**Metin Alıntısı**.
=-=-=
Gün dolayısıyla Alevi Kültürünü Araştırma Derneği AKAD´ın düzenlediği panelde de Ğadir Hum Bayramının kökeni ele alındı, Hatay´ın kültürel dokusunun farklılığı incelendi. AKAD Kültür merkezi salonunda gerçekleştirilen Ğadir Hum Bayramı ve İslam konulu panele Arsuz Kaymakamı Hacı Hasan Gökpınar, İskenderun Belediye Başkanı Fatih Tosyalı, Kaymakam Adayı Ahmet Açıkgöz de katıldı.
Şanlı: Birleşme isteniyordu
Atatürk, silah arkadaşları ve şehitler için bir dakikalık saygı duruşunun ardından Kur´an- Kerim telavetinin okunduğu panelde kanaat önderi Şeyh Hüseyin Şanlı Ğadir Hum öncesi velayet ve vasiyet, Ali Parlar Ğadir Hum sonrası ayrılıkları, Davut Tümkaya ise Gağir Hum sonrası gelişmeler ile Hatay´ı ele aldı. Ğadir Hum´un İslam alemi için önemini ve Hazreti Ali´nin özelliklerini ele aldığı konuşmada Hüseyin Şanlı, şunları kaydetti: “Sonuç olarak Ğadir Hum biati Allah´ın emriyle Hz Muhammed tarafından Hz Ali´ye yapıldı. Hazır bulunan yüzbinlerce Müslümanın da Hz Ali´ye biat etmesi sağlandı. Peygamberden sonra Müslümanların Hz. Ali´nin vasiliği ve velayetini kabul edip Ğadir Hum biatine sadık kalması umuldu. İslam aleminin parçalanmaması, ihtilafa düşmemesi amaçlanıyordu. Ehlibeyt şemsiyesi altında tüm Müslümanların birleşmesi isteniyordu.”
Tümkaya: Huzurlu kent modeli Hatay´dır
Panelin konuşmacılarından Davut Tümkaya, dileklerinin ‘halkın hurafelerden uzak, şaibelerden ırak kalması ve doğru yolda ilerlemesi´ olduğunu belirterek Hatay´ı farklı kılan özelliği ise şöyle özetledi: “Zaten Hatay ilimizi farklı kılan en önemli özelliği; dini, dili, mezhebi ve ırkı farklı olan, küçük ya da büyük; topluluk ya da cemaat olarak, bir çok insanın bir arada ve huzur içinde sosyal barışı sağlaması, karşılıklı sevgi ve saygı çerçevesinde, hoşgörü ilkesi doğrultusunda, mutlu ve huzurlu bir kent modeli olmayı başarabilmesidir.”
=-=-=
**Gösterilen Veriler**.
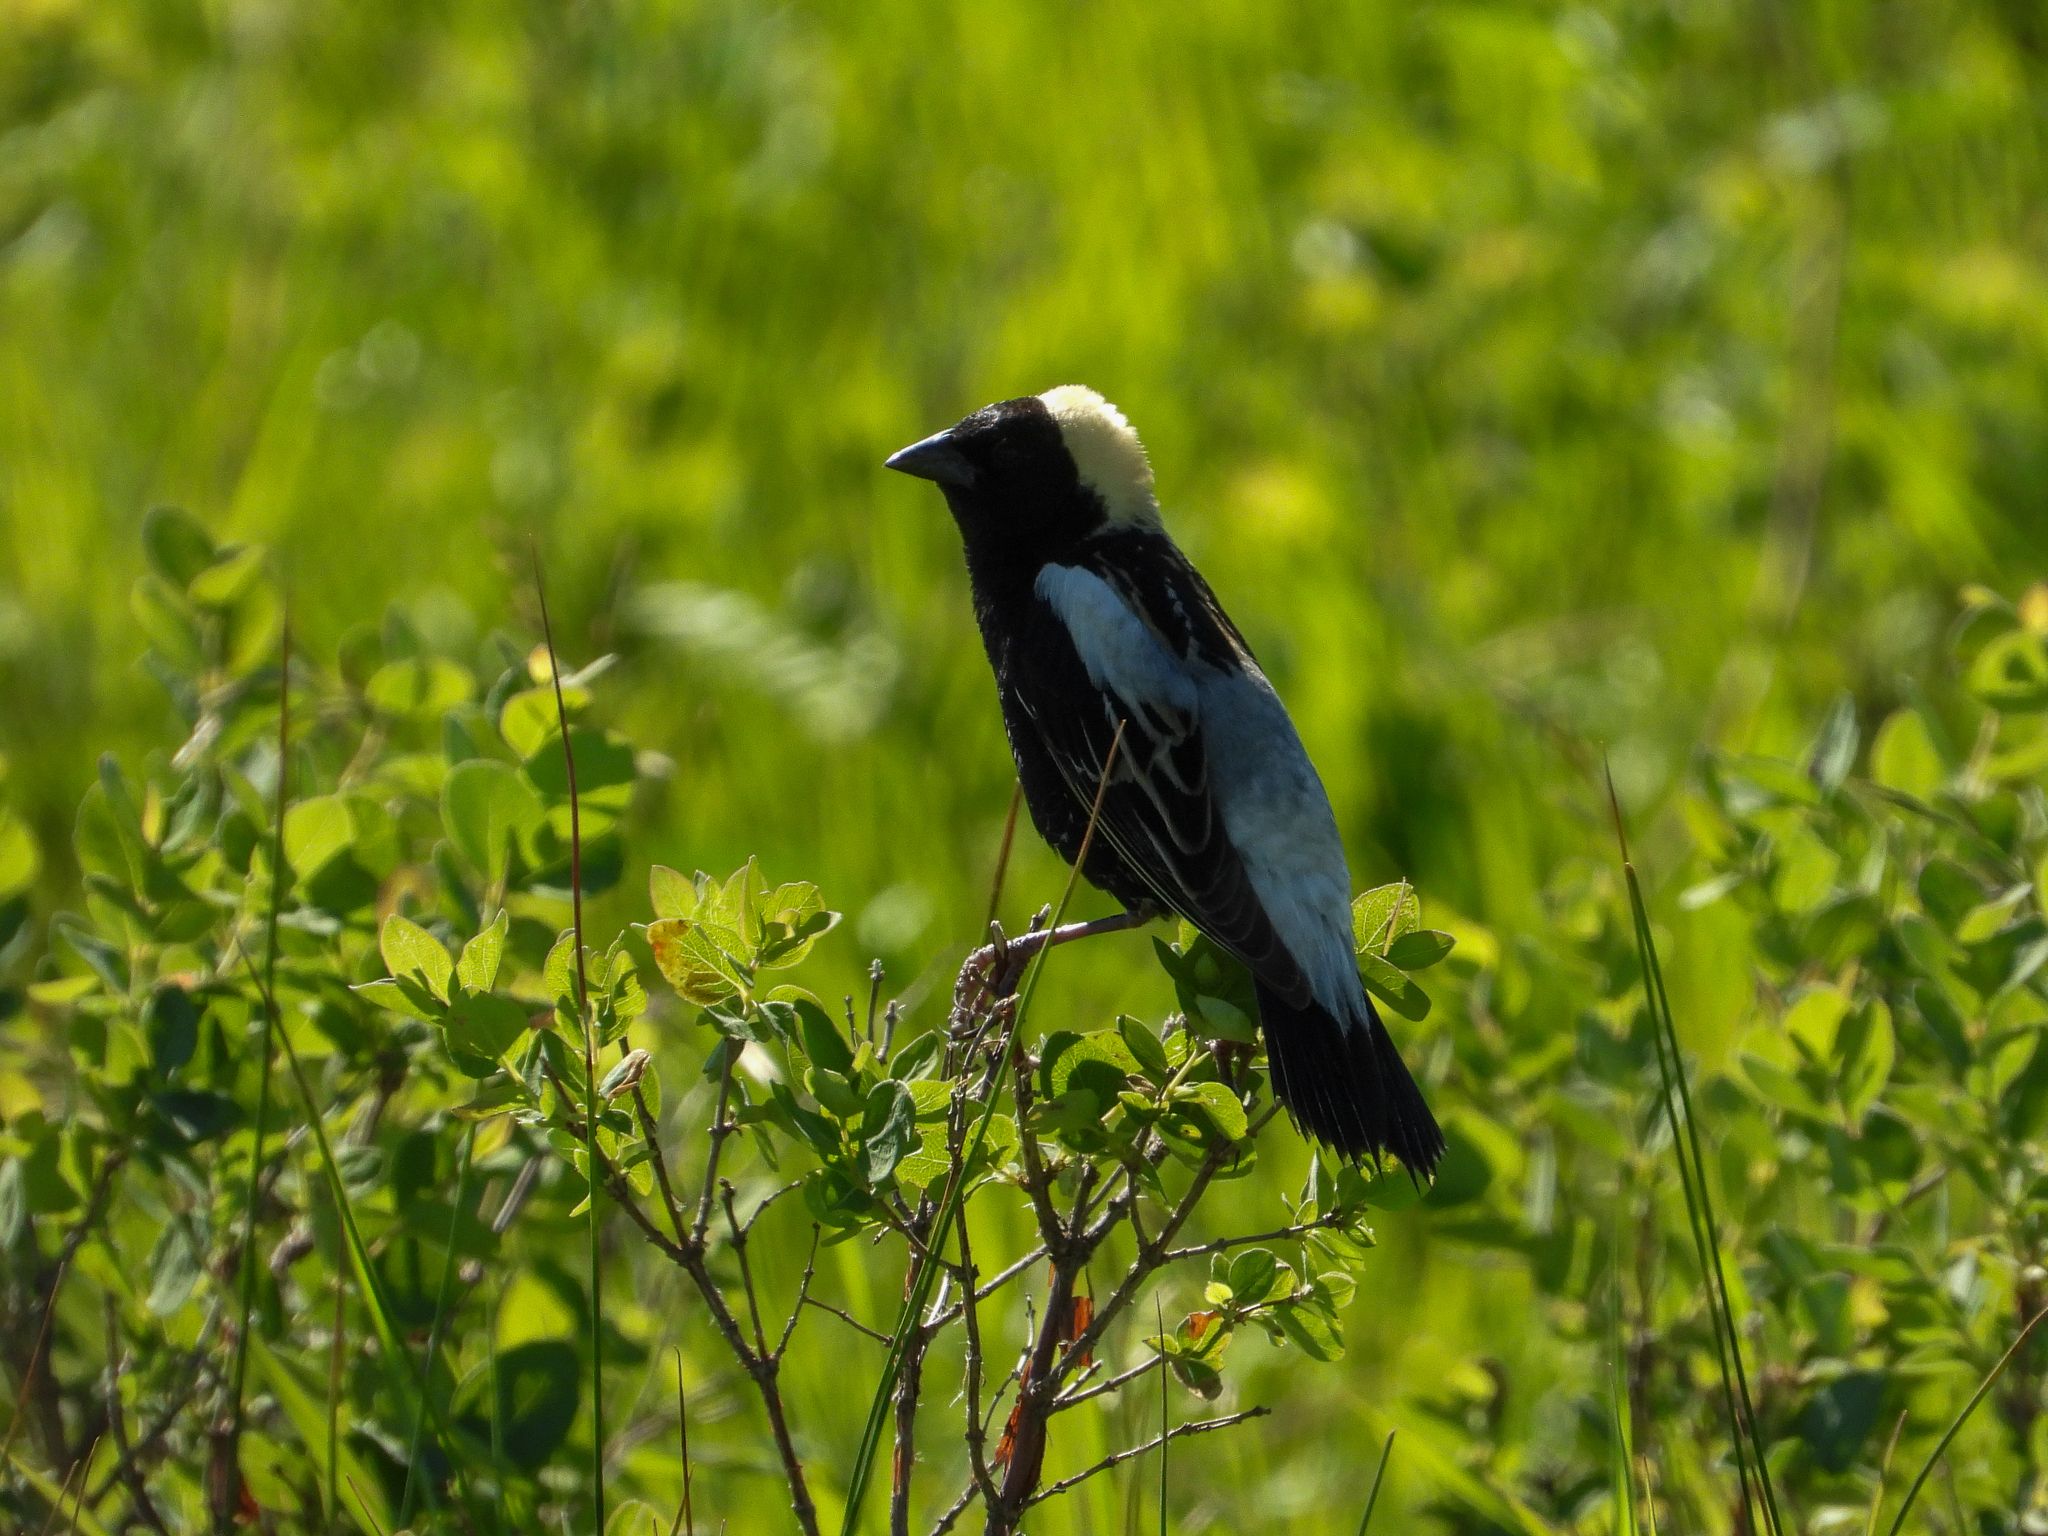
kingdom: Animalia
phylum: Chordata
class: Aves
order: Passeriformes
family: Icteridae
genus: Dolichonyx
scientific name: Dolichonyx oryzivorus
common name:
=-=-=
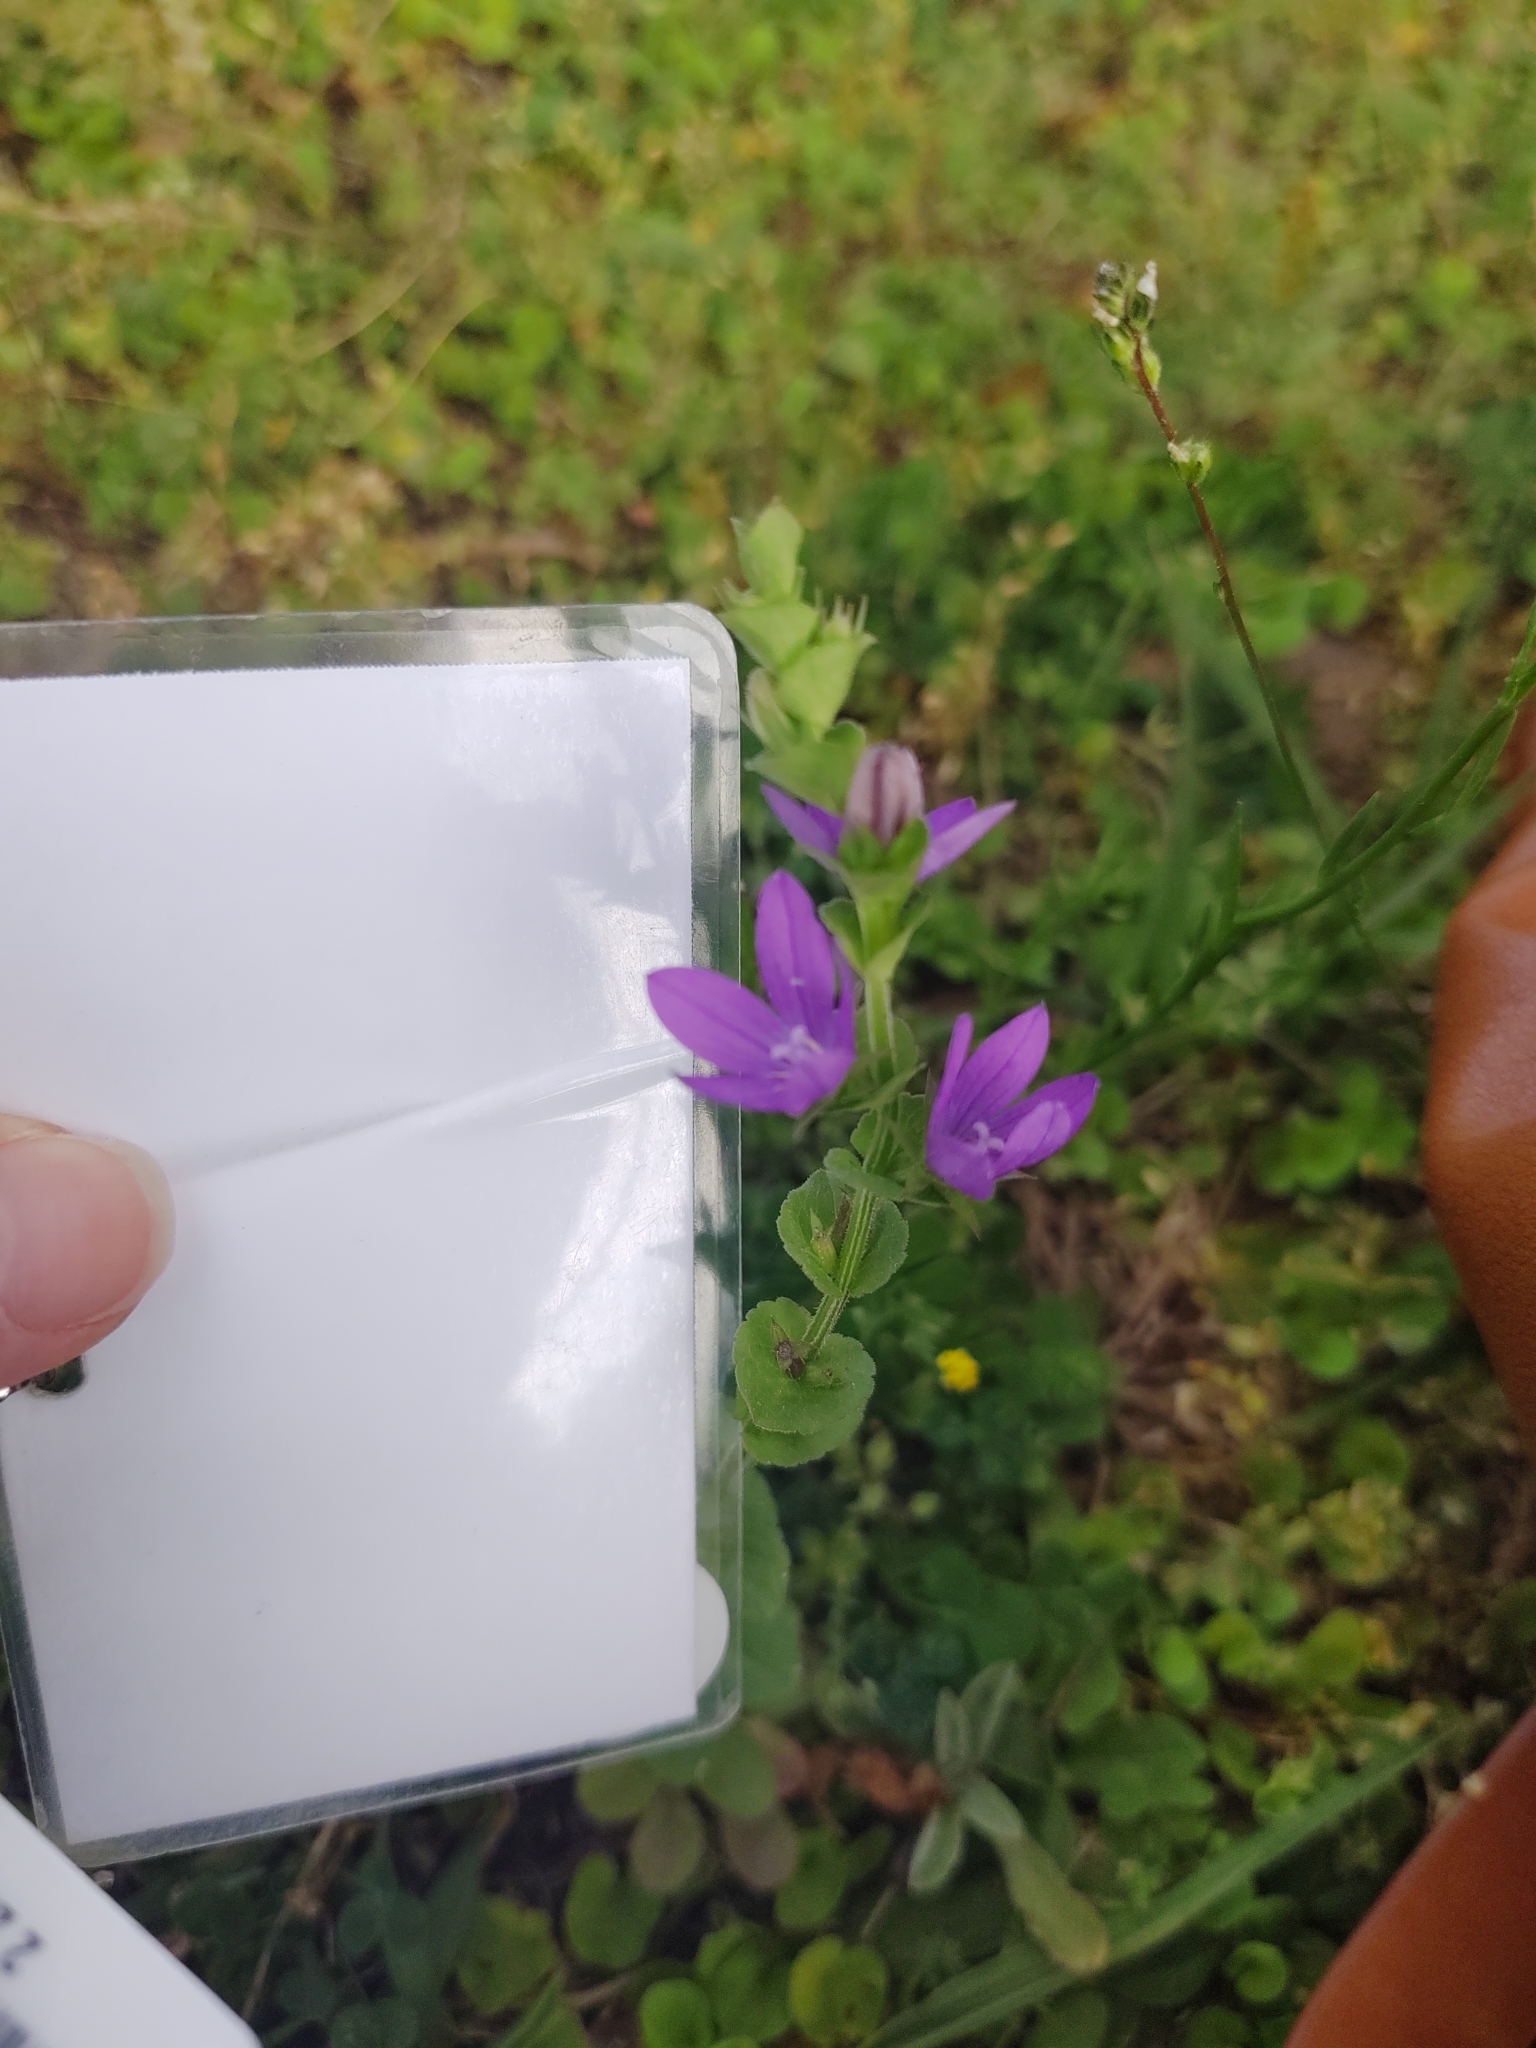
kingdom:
=-=-=
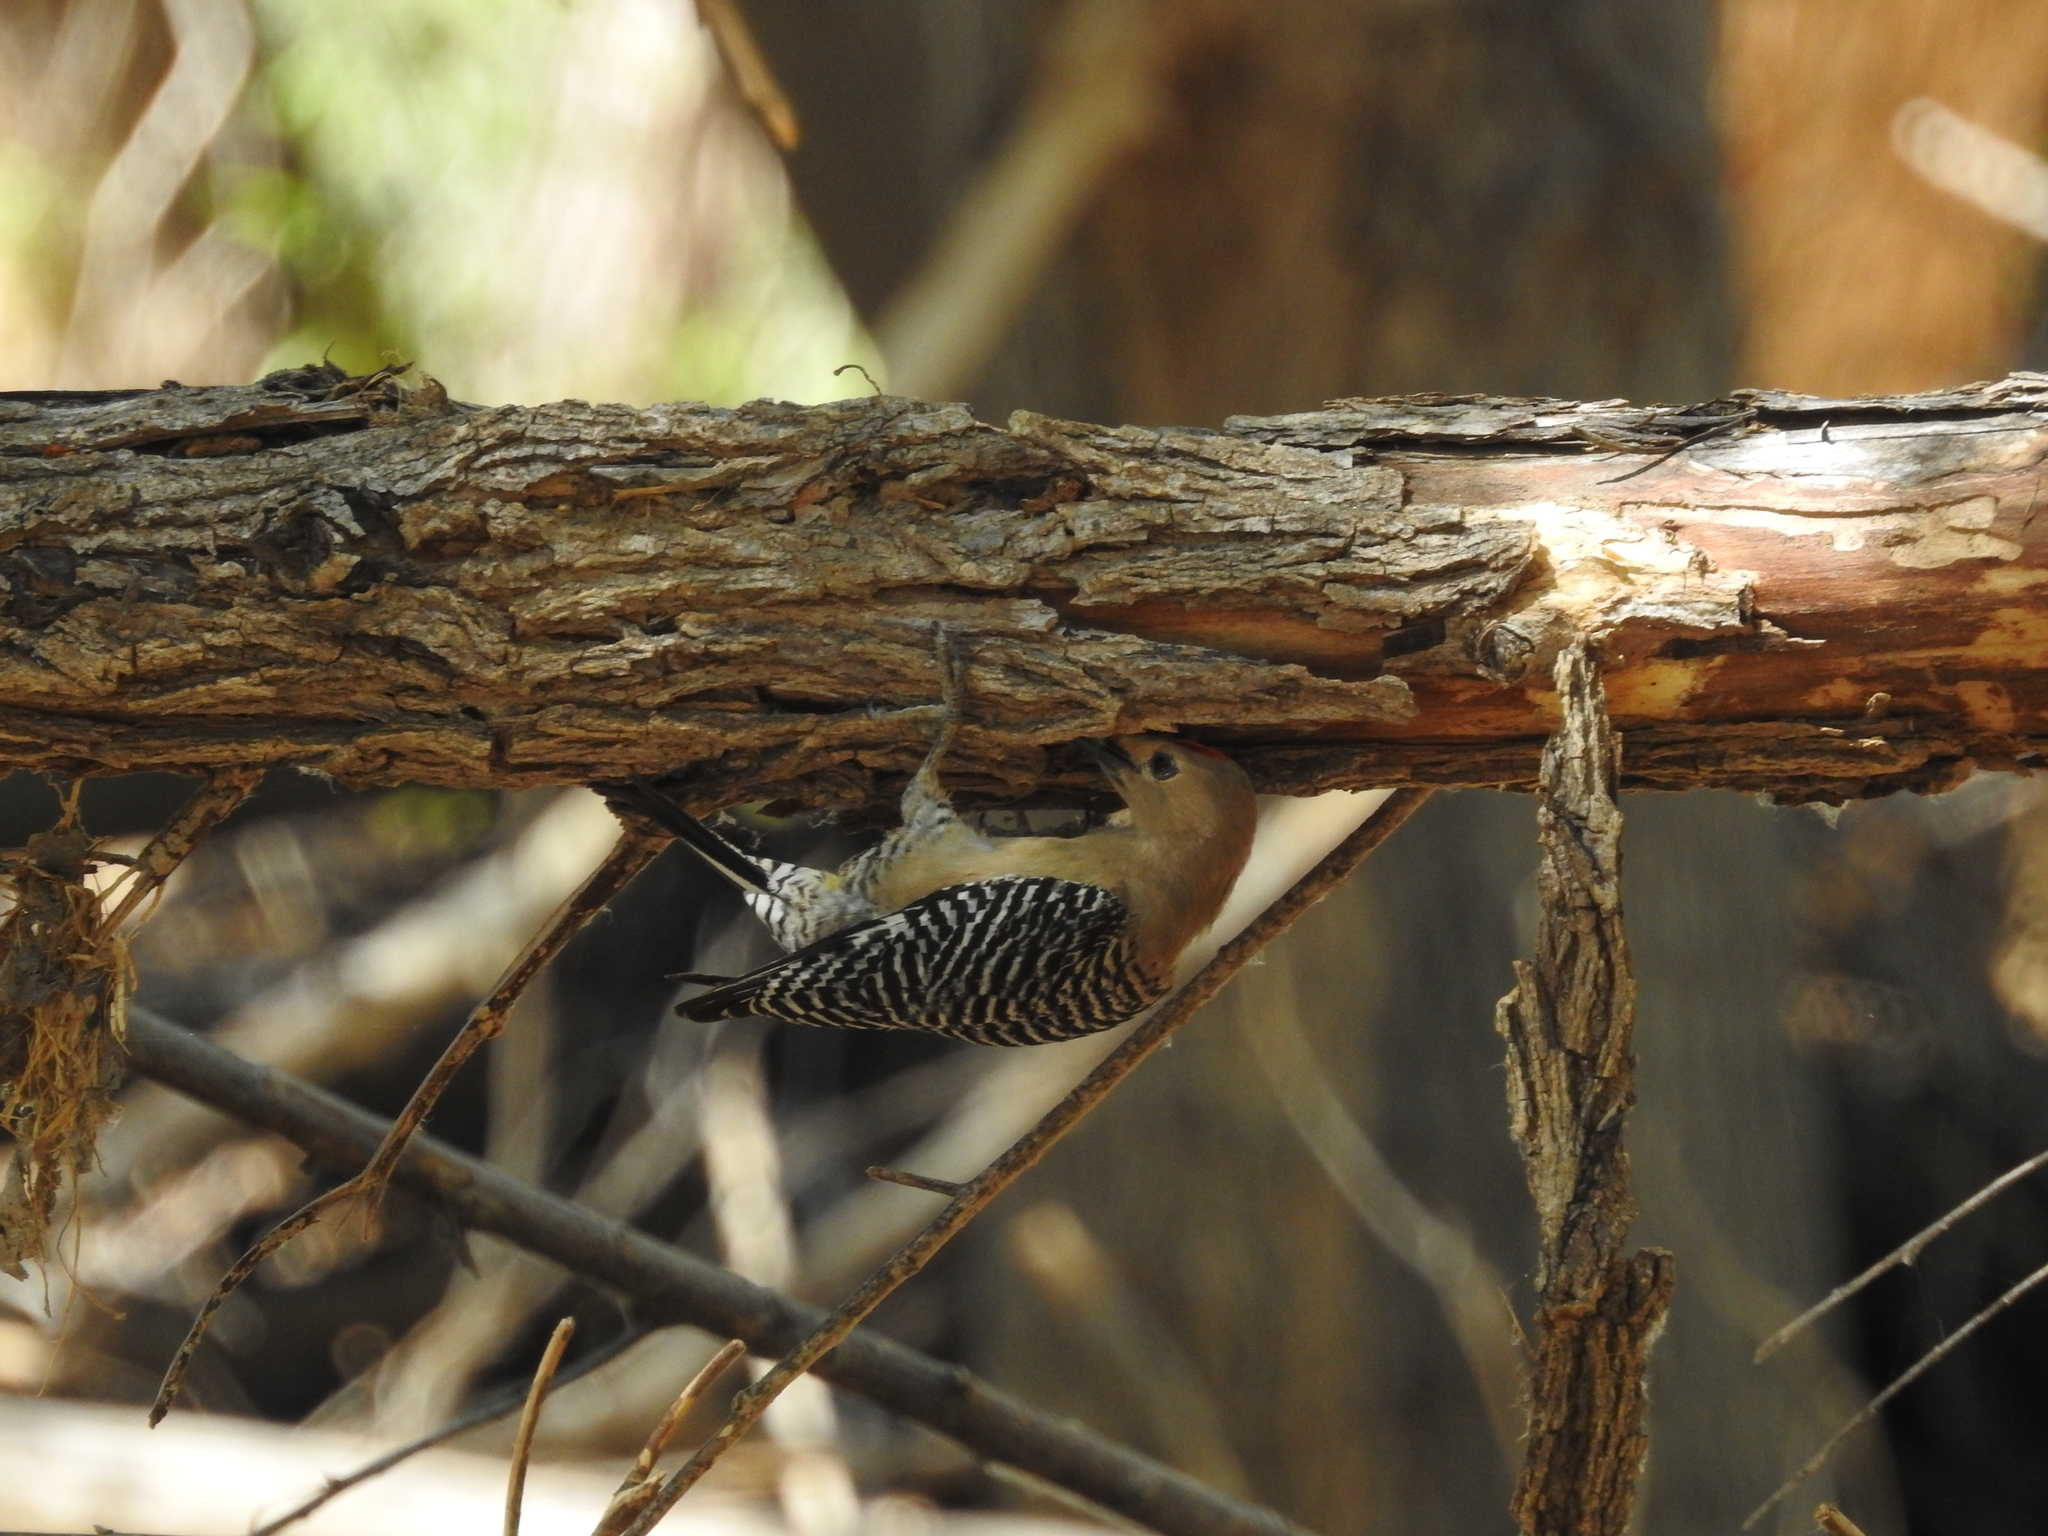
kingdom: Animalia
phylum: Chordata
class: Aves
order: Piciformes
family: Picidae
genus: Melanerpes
=-=-=
**Yapılacaklar**.
1. Metin alıntısına göre panele katılan İskenderun Belediye Başkanı kimdir?
2. Aşağıdaki ifadelerin metin alıntısıyla uyuşup uyuşmadığını belirtin ve her biri için karar veren sözcükleri alıntıdan aynen aktarın: (a) Panel AKAD Kültür merkezi salonunda yapıldı. (b) Ali Parlar panelde Ğadir Hum öncesi velayet ve vasiyeti ele aldı. (c) Hüseyin Şanlı'ya göre Ğadir Hum biati Hz Muhammed tarafından Hz Ali'ye yapıldı.
3. Lütfen metin alıntısının bir bölümünü aynen yazın: "Gün dolayısıyla Alevi" sözcüklerinin geçtiği yerden başlayın, "Açıkgöz de katıldı." sözcüklerinden sonra durun.

**Alıştırma Sonuçları**.
1. Fatih Tosyalı.

2.
(a) Evet: "AKAD Kültür merkezi salonunda gerçekleştirilen"
(b) Hayır: "Ali Parlar Ğadir Hum sonrası ayrılıkları"
(c) Evet: "Ğadir Hum biati Allah´ın emriyle Hz Muhammed tarafından Hz Ali´ye yapıldı"

3.
Gün dolayısıyla Alevi Kültürünü Araştırma Derneği AKAD´ın düzenlediği panelde de Ğadir Hum Bayramının kökeni ele alındı, Hatay´ın kültürel dokusunun farklılığı incelendi. AKAD Kültür merkezi salonunda gerçekleştirilen Ğadir Hum Bayramı ve İslam konulu panele Arsuz Kaymakamı Hacı Hasan Gökpınar, İskenderun Belediye Başkanı Fatih Tosyalı, Kaymakam Adayı Ahmet Açıkgöz de katıldı.